The Bureau of Land Management’s relocation sets the stage for other federal agencies to leave Washington.
If two senators have their way, a large segment of the federal government will soon be moving out of Washington, D.C.
Recently, U.S. Senators Josh Hawley (R-Mo.) and Marsha Blackburn (R-Tenn.) introduced legislation that would move the headquarters of 10 federal agencies out of Washington, D.C. Agencies the bill would relocate to the Rust Belt and western states include the U.S. Department of Health and Human Services, the U.S. Department of the Interior, and the U.S. Department of Energy.
The Hawley-Blackburn bill follows efforts by the Trump Administration to move the U.S. Department of Agriculture to Kansas City, and to use the Administration’s existing authority to relocate several subdivisions of federal agencies, such as the Bureau of Land Management (BLM).
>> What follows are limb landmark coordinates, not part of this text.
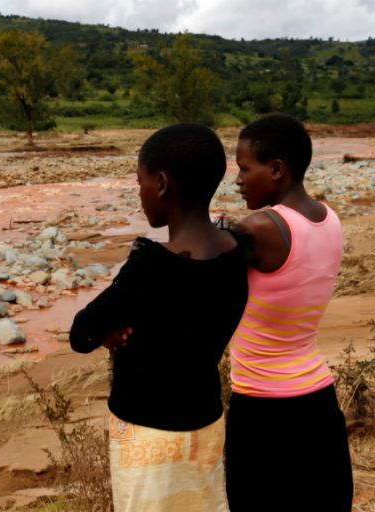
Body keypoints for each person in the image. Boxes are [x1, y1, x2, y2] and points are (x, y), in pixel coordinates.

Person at [70, 123, 248, 512]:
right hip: (205, 422)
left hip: (148, 435)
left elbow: (81, 333)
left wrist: (107, 332)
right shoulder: (236, 254)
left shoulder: (150, 266)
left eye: (141, 182)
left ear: (162, 184)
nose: (140, 193)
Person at [225, 113, 353, 511]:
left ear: (277, 169)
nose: (238, 180)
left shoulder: (262, 228)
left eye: (245, 168)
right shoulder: (329, 219)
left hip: (263, 412)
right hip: (318, 401)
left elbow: (196, 270)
These executive relocations could even serve as pilot projects for moving still more agencies out of Washington without approval from Congress.
Until lately, almost all federal agencies have had their headquarters located in the Washington, D.C. area, with additional regional offices located across the country. The BLM followed this pattern until the fall of 2019. But most employees in the BLM’s Washington, D.C. headquarters received a notice in November 2019 that their positions would be moved to a new location—either the agency’s new headquarters in Grand Junction, Colorado or an existing regional office.
Beyond a skeleton crew of agency employees who would remain in Washington to process public requests for information about agency activities and to conduct budget work, the BLM staff working at the agency’s headquarters received a month to decide whether to move with their position or accept a buyout package from the agency. Staff also had a window of about a month to relocate to their new assigned place of work, and they received notice that their pay likely would decrease after relocating.
Even though U.S. Senators Hawley and Blackburn support moving agencies out of Washington, Democratic members of Congress have expressed concern about such agency relocations. U.S. Representatives Jennifer Wexton (D-Va.) and Eleanor Holmes Norton (D-D.C.) introduced a bill to block the Trump Administration’s attempt to move the BLM westward. Representative Wexton separately noted that most BLM staff already serve in the field across the country, and those who work at the BLM’s Washington headquarters serve as “vital liaisons” to decision-makers in the capital. Representative Wexton also raised budgetary concerns about the BLM’s move, as the relocation effort has proceeded without any budgetary approval.
Outside of Congress, other interested parties appear wary of the BLM’s move from the nation’s capital. Environmental groups charge that the current move lacks a “fact-based rationale” and failed to benefit from any input from affected agency employees. A letter from the Public Lands Foundation to the Senate Appropriations Committee also charged that the move really served as an improper means to drive out experienced staff and consolidate power for political appointees. Others criticized the optics of the fact that the Grand Junction BLM headquarters will reside in an office building owned by the Chevron Corporation, a large American oil company.
Analysts indicate that the ultimate economic impact of moving many Washington area federal employees to new regions across the country may be outweighed by other considerations. Talent drain occurs with major relocation efforts, and it may be perpetuated as those on the job market may not want to leave the Washington metro area. Relocation would also impact the ability of agencies to communicate with each other and with Congress, which is currently facilitated by their offices’ physical proximity.
These negative consequences may be amplified if Congress approves the Hawley-Blackburn bill, but Democratic opposition to moving the BLM to Colorado makes congressional passage unlikely.
Considering that the BLM is only one month into its journey westward, the long-term effects of the agency’s relocation are not yet certain. For those policymakers like Haley and Blackburn who seek to move other agencies outside of Washington, they must hope the new model for the BLM’s operations is but a sign of things to come.